Independent Random Variables

• Nov 29th 2010, 06:15 PM
demo12
Independent Random Variables
Hi,

I can't seem to get the same answer as the back for this question. Can someone show me how to properly do it?

Let X and Y be two independent random variables where E(X) = 4, E(X^2)= 20 and V(Y)= 21. Find:

(a) V (X + 3Y)
(b) the standard deviation of (X+ + 3Y)

The answers at the back are 193 and 13.9.

Thanks
• Nov 29th 2010, 06:58 PM
harish21
for independent variables, the covariance will be 0. thus:

\$\displaystyle Var(X+3Y)= Var(X)+Var(3Y) = Var(X)+3^2\;Var(Y)=Var(X)+9Var(Y)=....\$

you have E[X] and E[X^2], from which you can find Var(X).
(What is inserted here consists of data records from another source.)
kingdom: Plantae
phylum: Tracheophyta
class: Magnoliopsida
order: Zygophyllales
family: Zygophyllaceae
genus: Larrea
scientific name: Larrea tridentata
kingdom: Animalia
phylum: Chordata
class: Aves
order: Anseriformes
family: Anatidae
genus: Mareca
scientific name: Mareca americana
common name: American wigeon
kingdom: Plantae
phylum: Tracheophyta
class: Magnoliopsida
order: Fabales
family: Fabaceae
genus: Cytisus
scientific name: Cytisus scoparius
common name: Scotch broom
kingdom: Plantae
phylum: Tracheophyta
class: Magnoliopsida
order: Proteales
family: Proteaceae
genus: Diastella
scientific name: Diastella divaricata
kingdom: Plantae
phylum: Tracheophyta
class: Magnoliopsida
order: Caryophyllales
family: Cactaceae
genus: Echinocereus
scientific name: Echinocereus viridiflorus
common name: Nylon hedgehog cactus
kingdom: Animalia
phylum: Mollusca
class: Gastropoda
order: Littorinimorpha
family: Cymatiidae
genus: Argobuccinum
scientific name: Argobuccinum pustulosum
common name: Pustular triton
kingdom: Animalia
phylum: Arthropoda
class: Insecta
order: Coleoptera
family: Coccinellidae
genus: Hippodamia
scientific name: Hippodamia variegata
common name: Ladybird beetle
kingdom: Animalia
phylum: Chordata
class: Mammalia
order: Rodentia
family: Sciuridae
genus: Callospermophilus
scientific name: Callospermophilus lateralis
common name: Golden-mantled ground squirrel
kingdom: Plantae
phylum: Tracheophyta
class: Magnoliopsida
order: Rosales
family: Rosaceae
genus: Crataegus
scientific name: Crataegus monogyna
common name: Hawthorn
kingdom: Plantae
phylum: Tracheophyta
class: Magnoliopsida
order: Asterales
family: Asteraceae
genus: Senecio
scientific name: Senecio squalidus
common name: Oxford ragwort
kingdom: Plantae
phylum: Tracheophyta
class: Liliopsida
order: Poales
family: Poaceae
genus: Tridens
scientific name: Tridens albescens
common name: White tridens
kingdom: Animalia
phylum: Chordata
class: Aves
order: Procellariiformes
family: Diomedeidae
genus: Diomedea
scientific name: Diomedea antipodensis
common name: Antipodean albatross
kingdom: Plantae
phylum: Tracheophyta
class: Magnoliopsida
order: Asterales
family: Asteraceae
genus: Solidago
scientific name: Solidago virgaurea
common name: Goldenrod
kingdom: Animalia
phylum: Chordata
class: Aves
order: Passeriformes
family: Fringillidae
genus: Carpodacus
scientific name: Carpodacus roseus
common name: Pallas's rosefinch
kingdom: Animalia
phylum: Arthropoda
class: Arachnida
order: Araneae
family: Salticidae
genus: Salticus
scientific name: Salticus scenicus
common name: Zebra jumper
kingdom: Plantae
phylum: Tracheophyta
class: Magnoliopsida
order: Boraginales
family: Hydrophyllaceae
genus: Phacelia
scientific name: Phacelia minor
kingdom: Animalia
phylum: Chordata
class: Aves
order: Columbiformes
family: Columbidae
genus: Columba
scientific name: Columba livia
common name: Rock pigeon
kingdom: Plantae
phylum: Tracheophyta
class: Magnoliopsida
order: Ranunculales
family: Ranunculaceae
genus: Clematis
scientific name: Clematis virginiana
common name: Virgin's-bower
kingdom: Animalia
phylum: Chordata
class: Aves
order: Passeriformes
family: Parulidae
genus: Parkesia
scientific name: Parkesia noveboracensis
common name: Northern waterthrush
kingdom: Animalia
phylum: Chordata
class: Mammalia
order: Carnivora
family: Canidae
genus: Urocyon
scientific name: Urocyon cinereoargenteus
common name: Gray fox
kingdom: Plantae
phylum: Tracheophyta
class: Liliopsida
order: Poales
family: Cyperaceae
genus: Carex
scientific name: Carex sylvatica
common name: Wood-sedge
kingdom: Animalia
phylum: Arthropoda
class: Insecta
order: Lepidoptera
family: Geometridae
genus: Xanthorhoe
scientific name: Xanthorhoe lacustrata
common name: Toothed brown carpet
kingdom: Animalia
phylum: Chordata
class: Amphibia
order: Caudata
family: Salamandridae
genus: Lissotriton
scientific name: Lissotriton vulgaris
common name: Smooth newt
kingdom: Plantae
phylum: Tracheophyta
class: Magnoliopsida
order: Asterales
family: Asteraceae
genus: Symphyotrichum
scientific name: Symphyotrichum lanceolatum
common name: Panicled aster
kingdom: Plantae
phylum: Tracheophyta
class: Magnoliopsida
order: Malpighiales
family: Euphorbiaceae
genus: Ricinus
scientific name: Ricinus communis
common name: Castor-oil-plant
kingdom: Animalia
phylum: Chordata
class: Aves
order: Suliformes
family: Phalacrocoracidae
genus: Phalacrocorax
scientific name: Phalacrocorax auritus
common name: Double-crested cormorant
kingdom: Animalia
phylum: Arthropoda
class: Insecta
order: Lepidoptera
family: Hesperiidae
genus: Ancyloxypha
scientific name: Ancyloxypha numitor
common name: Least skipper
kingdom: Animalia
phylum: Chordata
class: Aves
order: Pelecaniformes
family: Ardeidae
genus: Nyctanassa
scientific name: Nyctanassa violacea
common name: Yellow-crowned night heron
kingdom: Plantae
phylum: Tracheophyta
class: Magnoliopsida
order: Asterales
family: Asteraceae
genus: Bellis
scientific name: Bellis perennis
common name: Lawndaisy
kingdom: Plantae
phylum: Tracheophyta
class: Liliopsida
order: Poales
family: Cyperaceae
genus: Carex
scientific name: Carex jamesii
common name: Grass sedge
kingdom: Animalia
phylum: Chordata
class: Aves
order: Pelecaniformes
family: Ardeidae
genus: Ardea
Finding Var(X+3Y) means that you are a step away from finding the s.d. Do that!
• Nov 29th 2010, 07:31 PM
demo12
Quote:

Originally Posted by harish21
for independent variables, the covariance will be 0. thus:

\$\displaystyle Var(X+3Y)= Var(X)+Var(3Y) = Var(X)+3^2\;Var(Y)=Var(X)+9Var(Y)=....\$

you have E[X] and E[X^2], from which you can find Var(X).

Finding Var(X+3Y) means that you are a step away from finding the s.d. Do that!

Thanks for the prompt response. Good news is I got the right answer, however, I don't understand why the 3 turns into 3^2. Can you please explain to me why this is? The meaning of covariance isn't very clear to me either.

Thanks!
• Nov 29th 2010, 07:44 PM
harish21
Well, you should have a textbook and/or classnotes with you. And you should have been given these concepts before you are made to work on the problems.

Anyways, the three turns to 9 because it is a well known property.

For a random variable X with finite variance:

\$\displaystyle Var(aX) = E[(aX)^2] - E[aX]^2\$ [Note: a is a constant]

The mean of \$\displaystyle aX\$ is a times the mean of the random variable X.

\$\displaystyle E[aX] = aE[X] \; and \; E[(aX)^2] = E[a^2 (X^2)] = a^2 E[X^2]\$

\$\displaystyle \therefore Var(aX) = a^2 E[X^2] - [aE(X)]^2\$

\$\displaystyle = a^2 (E[X^2] -(E[X])^2)\$

\$\displaystyle = a^2 (Var(X))\$

More properties???

Look HERE and

go here for Covariance
• Nov 29th 2010, 07:56 PM
demo12
That cleared things up a bit. Thanks!